Catanduanes account for 89.4 percent of Bicol Region production and 36.2 percent of the country’s total abaca supply as of 2020, data from the Catanduanes provincial agriculture office indicate.
Aside from abaca, the province is well-known for breathtaking tourist destinations like the Binurong Point in Baras town, Puraran beach, Carorian Wonders in Bato town, and Bote lighthouse and church.
In the town of Pandan, tourist attractions are Tuwad Tuwadan Lagoon, Hiyop Highlands, Paraiso ni Honesto and Cagnipa Rolling Hills; Our Lady of Sorrows Shrine in Calolbon town; Summit View Park in Viga town; and the coastal beaches in Virac town.
Meanwhile, the 6th Abaca Festival carrying the theme “Uswag Abaca: Dagos sa Maogmang Isla” will be held this May 24 to 28.
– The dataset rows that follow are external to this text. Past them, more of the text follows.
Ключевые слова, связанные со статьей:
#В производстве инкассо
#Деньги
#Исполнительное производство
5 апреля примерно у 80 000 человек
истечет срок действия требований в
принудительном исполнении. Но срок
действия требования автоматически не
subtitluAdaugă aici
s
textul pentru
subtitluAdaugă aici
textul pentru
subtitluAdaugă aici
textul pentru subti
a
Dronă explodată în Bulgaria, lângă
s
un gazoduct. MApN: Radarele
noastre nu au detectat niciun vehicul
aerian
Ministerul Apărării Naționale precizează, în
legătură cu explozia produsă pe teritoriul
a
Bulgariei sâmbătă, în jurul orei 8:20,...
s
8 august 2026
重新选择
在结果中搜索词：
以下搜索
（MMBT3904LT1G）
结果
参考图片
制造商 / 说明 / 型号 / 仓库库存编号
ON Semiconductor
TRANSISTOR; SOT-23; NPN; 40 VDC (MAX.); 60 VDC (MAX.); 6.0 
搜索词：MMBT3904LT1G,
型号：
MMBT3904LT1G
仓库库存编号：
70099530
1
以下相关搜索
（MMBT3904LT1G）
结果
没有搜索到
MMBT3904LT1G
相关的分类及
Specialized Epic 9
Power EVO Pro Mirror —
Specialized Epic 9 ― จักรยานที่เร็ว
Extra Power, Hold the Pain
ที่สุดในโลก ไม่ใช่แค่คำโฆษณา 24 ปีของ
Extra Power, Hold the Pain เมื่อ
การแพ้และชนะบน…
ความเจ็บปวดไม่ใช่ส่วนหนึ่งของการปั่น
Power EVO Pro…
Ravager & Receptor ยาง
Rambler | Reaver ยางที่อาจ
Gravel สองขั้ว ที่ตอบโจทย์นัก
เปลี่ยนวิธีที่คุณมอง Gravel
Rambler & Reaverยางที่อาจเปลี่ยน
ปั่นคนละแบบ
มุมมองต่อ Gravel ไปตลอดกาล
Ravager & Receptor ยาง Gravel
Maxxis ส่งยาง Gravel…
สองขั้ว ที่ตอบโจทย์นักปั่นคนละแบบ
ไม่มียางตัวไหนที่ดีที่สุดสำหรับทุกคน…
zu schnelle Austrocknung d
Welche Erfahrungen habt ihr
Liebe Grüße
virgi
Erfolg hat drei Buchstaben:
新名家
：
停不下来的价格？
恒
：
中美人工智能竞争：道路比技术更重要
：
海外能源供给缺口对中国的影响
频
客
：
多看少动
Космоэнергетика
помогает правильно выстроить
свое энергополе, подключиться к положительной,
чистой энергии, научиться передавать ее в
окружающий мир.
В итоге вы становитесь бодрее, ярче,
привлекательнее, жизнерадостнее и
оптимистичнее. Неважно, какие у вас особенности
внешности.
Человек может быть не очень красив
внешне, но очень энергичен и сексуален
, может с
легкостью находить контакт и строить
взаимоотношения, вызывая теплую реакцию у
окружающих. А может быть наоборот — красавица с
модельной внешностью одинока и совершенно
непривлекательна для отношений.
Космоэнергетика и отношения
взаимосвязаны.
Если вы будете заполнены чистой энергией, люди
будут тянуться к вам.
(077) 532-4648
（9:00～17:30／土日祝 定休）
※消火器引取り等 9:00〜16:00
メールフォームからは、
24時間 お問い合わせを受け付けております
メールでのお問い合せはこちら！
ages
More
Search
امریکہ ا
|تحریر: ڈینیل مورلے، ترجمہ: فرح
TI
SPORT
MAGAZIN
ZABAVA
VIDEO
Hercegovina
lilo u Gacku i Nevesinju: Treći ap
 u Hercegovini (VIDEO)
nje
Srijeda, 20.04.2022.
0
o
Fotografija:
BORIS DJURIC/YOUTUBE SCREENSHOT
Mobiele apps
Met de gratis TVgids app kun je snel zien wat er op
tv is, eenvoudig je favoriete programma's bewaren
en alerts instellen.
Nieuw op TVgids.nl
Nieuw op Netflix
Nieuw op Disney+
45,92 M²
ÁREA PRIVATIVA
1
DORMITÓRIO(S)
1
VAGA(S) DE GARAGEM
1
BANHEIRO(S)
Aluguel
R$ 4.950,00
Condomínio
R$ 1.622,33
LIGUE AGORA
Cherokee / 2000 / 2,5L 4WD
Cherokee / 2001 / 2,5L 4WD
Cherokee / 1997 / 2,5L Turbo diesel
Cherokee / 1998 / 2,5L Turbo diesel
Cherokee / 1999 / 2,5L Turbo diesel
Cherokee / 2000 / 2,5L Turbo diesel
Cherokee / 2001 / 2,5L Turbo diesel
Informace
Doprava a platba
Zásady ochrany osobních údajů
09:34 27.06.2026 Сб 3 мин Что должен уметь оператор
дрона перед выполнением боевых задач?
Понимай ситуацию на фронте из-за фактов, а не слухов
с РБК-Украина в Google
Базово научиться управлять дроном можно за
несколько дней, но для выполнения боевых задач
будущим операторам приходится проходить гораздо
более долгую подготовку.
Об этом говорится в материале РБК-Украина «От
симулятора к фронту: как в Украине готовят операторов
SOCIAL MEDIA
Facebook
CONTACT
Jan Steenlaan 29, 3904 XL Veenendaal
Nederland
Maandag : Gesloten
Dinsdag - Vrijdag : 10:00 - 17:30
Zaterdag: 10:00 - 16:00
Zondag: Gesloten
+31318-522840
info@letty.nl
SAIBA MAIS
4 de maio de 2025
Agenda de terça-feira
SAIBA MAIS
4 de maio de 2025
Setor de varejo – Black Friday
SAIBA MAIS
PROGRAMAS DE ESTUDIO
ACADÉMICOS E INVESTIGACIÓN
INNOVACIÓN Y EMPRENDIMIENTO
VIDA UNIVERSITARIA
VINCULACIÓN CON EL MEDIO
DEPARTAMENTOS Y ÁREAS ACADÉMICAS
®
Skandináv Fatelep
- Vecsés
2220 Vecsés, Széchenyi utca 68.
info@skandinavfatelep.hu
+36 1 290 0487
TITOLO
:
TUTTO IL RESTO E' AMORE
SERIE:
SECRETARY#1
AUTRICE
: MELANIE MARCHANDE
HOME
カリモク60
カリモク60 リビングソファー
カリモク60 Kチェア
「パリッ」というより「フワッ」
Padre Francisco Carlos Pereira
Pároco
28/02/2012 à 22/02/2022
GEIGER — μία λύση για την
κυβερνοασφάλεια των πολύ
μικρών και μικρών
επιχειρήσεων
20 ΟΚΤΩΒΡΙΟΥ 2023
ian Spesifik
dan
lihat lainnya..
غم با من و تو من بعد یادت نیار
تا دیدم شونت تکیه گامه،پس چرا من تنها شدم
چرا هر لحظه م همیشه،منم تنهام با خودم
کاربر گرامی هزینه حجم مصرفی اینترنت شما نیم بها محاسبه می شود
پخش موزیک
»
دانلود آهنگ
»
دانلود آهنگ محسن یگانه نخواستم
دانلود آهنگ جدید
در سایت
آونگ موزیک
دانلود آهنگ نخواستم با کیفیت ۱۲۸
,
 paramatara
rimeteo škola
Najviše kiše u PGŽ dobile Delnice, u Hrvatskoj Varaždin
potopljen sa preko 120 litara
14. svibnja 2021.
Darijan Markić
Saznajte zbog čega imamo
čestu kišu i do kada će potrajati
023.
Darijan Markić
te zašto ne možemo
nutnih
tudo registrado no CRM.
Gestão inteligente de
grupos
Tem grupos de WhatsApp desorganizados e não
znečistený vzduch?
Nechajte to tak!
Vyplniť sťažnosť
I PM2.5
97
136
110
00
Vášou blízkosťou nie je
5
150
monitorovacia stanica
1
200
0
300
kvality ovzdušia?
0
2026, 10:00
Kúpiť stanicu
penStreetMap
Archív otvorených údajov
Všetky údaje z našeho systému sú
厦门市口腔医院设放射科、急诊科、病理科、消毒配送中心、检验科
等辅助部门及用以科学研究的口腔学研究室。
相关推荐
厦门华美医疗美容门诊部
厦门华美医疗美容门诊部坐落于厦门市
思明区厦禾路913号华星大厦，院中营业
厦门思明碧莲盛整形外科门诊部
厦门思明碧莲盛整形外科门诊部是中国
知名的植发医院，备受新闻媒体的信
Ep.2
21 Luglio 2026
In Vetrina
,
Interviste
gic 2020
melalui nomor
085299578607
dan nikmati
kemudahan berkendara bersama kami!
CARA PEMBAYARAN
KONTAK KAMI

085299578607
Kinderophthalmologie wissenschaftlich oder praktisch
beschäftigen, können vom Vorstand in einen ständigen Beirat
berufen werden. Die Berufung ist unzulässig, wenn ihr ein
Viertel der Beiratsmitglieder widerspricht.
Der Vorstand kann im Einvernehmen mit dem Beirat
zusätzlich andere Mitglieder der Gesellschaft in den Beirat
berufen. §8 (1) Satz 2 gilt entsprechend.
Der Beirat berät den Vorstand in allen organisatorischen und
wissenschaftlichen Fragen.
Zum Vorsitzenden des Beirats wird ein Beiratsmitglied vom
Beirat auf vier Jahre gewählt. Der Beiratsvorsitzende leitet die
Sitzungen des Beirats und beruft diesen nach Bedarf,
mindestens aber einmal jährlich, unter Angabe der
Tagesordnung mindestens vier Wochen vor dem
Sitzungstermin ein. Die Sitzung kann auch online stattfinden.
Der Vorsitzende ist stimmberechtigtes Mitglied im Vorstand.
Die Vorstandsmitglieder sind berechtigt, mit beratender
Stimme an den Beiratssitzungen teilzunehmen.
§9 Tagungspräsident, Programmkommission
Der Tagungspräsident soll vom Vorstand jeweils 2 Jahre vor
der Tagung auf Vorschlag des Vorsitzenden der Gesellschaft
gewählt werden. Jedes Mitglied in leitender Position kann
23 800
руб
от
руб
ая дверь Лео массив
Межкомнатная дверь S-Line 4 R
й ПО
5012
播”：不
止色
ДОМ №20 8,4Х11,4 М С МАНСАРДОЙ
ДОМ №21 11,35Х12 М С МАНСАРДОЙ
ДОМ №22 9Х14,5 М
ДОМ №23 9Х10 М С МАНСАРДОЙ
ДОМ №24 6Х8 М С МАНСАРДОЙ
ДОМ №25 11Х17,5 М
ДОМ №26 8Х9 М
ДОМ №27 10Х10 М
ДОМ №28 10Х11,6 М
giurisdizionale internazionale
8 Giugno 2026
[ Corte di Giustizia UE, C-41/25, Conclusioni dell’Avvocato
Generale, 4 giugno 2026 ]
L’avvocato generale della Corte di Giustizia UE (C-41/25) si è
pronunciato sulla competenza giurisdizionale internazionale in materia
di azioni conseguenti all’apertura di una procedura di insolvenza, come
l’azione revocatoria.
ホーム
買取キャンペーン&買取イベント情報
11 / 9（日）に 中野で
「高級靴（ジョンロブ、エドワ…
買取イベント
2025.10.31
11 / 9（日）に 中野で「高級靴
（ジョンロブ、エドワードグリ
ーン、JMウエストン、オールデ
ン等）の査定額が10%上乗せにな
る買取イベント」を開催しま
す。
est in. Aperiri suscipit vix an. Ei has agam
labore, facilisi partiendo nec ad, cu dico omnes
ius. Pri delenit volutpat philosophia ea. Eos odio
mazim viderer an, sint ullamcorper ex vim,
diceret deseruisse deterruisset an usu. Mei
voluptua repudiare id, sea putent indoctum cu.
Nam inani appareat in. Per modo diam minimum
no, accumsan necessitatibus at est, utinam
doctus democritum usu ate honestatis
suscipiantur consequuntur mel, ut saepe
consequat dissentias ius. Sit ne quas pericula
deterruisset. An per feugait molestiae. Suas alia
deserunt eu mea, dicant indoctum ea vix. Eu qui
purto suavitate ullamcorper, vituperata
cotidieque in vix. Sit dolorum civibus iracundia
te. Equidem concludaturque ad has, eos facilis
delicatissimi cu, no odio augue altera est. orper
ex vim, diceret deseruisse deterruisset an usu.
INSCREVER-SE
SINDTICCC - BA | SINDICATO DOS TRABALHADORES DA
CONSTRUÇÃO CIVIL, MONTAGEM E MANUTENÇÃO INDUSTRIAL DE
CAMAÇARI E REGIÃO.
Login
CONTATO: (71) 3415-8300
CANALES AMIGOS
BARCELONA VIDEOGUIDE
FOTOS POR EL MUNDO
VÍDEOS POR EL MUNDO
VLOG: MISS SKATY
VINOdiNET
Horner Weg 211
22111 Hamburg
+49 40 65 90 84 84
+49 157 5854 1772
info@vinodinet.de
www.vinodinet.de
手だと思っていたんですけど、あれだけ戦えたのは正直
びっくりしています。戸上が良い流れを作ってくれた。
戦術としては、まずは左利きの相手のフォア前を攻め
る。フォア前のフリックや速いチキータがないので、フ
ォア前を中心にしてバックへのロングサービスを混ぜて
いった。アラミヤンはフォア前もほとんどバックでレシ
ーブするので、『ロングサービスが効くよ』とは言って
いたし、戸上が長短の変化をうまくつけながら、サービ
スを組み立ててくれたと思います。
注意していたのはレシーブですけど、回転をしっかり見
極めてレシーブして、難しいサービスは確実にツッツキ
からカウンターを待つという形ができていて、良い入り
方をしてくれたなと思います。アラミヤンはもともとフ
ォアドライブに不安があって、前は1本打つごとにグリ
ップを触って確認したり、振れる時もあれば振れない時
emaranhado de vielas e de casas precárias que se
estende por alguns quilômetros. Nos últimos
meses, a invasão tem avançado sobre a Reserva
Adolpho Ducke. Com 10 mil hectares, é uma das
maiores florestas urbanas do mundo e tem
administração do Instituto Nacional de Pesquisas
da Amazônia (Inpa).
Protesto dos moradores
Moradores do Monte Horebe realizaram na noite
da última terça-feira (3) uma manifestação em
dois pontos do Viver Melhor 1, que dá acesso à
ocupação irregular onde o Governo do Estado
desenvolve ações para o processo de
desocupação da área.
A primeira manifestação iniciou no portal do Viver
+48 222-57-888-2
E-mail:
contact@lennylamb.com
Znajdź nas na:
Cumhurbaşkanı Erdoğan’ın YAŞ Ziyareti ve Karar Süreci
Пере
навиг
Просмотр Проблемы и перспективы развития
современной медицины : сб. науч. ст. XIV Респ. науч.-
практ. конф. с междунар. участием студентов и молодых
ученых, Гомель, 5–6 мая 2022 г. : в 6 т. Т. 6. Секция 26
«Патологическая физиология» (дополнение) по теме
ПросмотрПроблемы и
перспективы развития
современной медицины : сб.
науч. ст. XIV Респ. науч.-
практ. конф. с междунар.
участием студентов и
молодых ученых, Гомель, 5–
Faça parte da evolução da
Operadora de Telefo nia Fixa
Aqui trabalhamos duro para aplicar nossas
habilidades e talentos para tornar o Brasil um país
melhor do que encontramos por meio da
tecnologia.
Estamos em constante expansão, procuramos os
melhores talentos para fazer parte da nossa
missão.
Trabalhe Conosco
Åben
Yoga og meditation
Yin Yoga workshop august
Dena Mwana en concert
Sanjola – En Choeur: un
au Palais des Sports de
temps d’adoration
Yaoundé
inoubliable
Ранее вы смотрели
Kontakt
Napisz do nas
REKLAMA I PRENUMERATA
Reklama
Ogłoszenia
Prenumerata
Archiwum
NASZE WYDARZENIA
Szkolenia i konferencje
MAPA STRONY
Garcia said highlights of the festival include the abaca hand stripping competition with MASK (modified abaca stripping knife), Arte Isla: The Abaca Edition, Abacantahan (battle of the bands), Rawit sa Abaca (spoken word poetry), Indak Abaca (dance sport), AbacaSayawan (group dance competition), and vlogging competition, among others.
“A group of motovloggers (motorcycle) will also attend the event as part of the exciting Bicol ride wherein they will visit the different provinces of Bicol and their last destination is Catanduanes,” Garcia added.